_TASK OBJECTIVE:_
Below are some records; write them all out again exactly.

_INFORMATION:_
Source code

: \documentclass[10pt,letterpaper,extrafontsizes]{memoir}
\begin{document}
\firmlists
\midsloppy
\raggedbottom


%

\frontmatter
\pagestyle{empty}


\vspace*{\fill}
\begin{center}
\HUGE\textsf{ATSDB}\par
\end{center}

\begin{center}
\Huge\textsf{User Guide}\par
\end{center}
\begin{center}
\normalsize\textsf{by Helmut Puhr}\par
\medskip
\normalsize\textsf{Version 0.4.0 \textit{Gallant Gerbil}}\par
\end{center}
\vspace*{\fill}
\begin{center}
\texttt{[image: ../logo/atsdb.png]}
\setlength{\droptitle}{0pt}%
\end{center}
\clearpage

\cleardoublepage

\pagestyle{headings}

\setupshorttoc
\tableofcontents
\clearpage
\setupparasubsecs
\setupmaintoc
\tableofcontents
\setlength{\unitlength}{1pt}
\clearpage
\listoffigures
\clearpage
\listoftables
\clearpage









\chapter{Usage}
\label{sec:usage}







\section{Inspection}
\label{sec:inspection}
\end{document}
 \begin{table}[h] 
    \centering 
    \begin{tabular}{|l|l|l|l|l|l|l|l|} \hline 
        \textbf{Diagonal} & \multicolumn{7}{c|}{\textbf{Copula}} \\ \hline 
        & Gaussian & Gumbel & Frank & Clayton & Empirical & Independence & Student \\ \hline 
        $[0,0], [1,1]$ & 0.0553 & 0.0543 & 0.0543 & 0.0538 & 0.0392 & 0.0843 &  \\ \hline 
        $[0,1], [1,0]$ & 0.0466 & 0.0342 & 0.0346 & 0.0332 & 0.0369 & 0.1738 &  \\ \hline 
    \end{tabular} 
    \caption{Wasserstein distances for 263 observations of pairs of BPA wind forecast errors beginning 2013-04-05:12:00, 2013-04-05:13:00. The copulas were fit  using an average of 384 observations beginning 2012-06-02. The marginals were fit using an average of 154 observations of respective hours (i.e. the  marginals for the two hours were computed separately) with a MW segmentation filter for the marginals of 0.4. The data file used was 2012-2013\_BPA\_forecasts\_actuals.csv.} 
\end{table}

_WRITTEN RESPONSE:_
Source code

: \documentclass[10pt,letterpaper,extrafontsizes]{memoir}
\begin{document}
\firmlists
\midsloppy
\raggedbottom


%

\frontmatter
\pagestyle{empty}


\vspace*{\fill}
\begin{center}
\HUGE\textsf{ATSDB}\par
\end{center}

\begin{center}
\Huge\textsf{User Guide}\par
\end{center}
\begin{center}
\normalsize\textsf{by Helmut Puhr}\par
\medskip
\normalsize\textsf{Version 0.4.0 \textit{Gallant Gerbil}}\par
\end{center}
\vspace*{\fill}
\begin{center}
\texttt{[image: ../logo/atsdb.png]}
\setlength{\droptitle}{0pt}%
\end{center}
\clearpage

\cleardoublepage

\pagestyle{headings}

\setupshorttoc
\tableofcontents
\clearpage
\setupparasubsecs
\setupmaintoc
\tableofcontents
\setlength{\unitlength}{1pt}
\clearpage
\listoffigures
\clearpage
\listoftables
\clearpage









\chapter{Usage}
\label{sec:usage}







\section{Inspection}
\label{sec:inspection}
\end{document}
 \begin{table}[h] 
    \centering 
    \begin{tabular}{|l|l|l|l|l|l|l|l|} \hline 
        \textbf{Diagonal} & \multicolumn{7}{c|}{\textbf{Copula}} \\ \hline 
        & Gaussian & Gumbel & Frank & Clayton & Empirical & Independence & Student \\ \hline 
        $[0,0], [1,1]$ & 0.0553 & 0.0543 & 0.0543 & 0.0538 & 0.0392 & 0.0843 &  \\ \hline 
        $[0,1], [1,0]$ & 0.0466 & 0.0342 & 0.0346 & 0.0332 & 0.0369 & 0.1738 &  \\ \hline 
    \end{tabular} 
    \caption{Wasserstein distances for 263 observations of pairs of BPA wind forecast errors beginning 2013-04-05:12:00, 2013-04-05:13:00. The copulas were fit  using an average of 384 observations beginning 2012-06-02. The marginals were fit using an average of 154 observations of respective hours (i.e. the  marginals for the two hours were computed separately) with a MW segmentation filter for the marginals of 0.4. The data file used was 2012-2013\_BPA\_forecasts\_actuals.csv.} 
\end{table}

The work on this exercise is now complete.